PIERCE, fondateur de la sémiotique aux E.U.
I.1.1.Origines de  la sémiotique :
Il est vrai que la  sémiotique en sciences humaines est une discipline récente. Elle est apparue au 
début du XXème siècle, mais elle n’est pas si nouvelle  qu’elle le parait, en effet, elle a des racines fort
anciennes. « ses ancêtres remontent à l’Antiquité grecque  » ,mais dans d’autres domaines que la
[1]

langue et les langages. Elle s’intéressait, au début, aux signes et symptômes des maladies : elle était
alors liée à la médecine. Quant aux sciences du langage, elle n’a commencé à  les explorer qu’au
début du XX° siècle suite aux développements qu’a connus le monde du savoir et des sciences en
Europe et partout dans le monde.
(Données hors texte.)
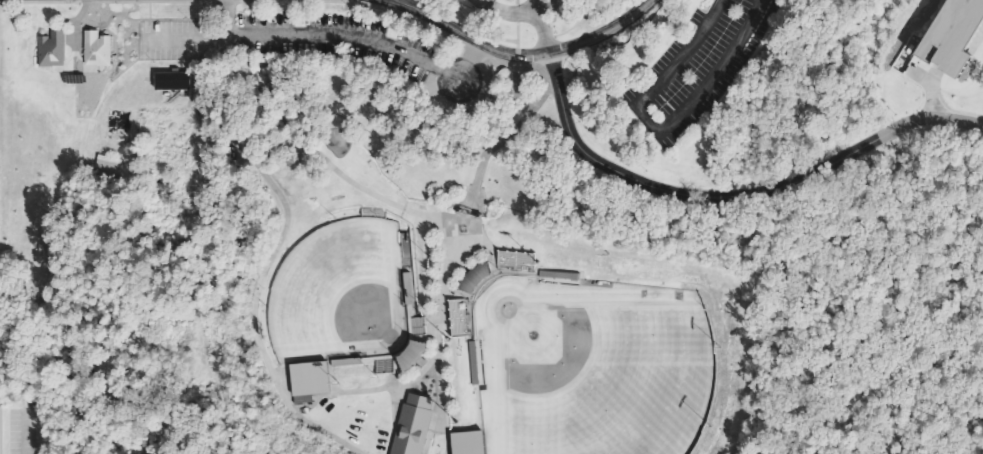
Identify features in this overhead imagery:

En sciences du langage, elle a été intégrée par les deux pionniers
de ce domaine, l’un dans le vieux continent et l’autre dans le nouveau monde.
I .1.1.1 La sémiologie de SAUSSURE:
Dans son Cours de Linguistique Générale, DE SAUSSURE  prédit et donne sa propre conception de 
la sémiologie en la définissant ainsi : « on peut donc concevoir une science qui étudie la vie des
signes au sein de la vie sociale [  …] nous la nommerons sémiologie( du grec sëmeîon, « signe  »).
Elle nous apprendrait en quoi consistent les signes, quelles lois les régissent. Puisqu’elle n’existe pas
encore, on ne peut dire ce qu’elle sera; mais elle a droit à l’existence, sa place est déterminée 
d’avance.» [2]

Il s’agit donc pour Saussure d’une science générale de tous les systèmes de signes grâce auxquels
les hommes communiquent entre eux. Ce qui fait de la sémiologie une science sociale et présuppose
que les signes sont constitués en systèmes (sur le mode de la langue). Il  n’exclue, en outre, aucune
forme de communication. De plus, il propose d’appliquer les lois que découvrira la sémiologie à la
linguistique affirmant ainsi que les autres systèmes de communication fonctionnent tous de la même
manière que la langue.
I.1.1.2 La sémiotique de PIERCE :
Cette définition saussurienne de cette discipline va de pair, dans l’ensemble, avec celle proposée par
son contemporain américain Pierce qui parle de la sémiotique en la considérant comme "la doctrine
quasi-nécessaire ou formelle des signes" . Elle correspond,  pour lui,   à la logique : « la logique, dans
[3]

son sens général, n'est qu'un autre nom de la sémiotique» .On observera comment le premier met
[4]

l'accent sur le caractère humain et social de la doctrine, tandis que le second en relève le caractère
logique et formel. Pour Pierce,  philosophe et logicien, la sémiotique est beaucoup plus vaste que la
plupart des  sciences sociales, puisque elle dépasse les bornes de la communication et s’étend sur
l’univers de la pensée qui ne connait de limite.
Il énonce à ce propos :"c'est la science des lois nécessaires de la pensée ou, mieux encore (la
pensée se produisant toujours au moyen de signes), c'est la sémiotique générale qui traite non
seulement de la vérité, mais aussi des conditions générales auxquelles les signes sont des signes
(...), ainsi que des lois de la pensée."
[5]

Il donne, alors à cette nouvelle discipline un caractère plus global et plus philosophique. 
Contrairement à Saussure qui la limite à la communication et n’aborde en aucun cas la pensée. Cela
représente une différence entre les deux conceptions que les fondateurs ont faites de cette discipline.
 
[1]M. JOLY, Introduction à l’analyse de l’image , p 22. 
[2]F. DE SAUSSURE, Cours de Linguistique Générale, p 22.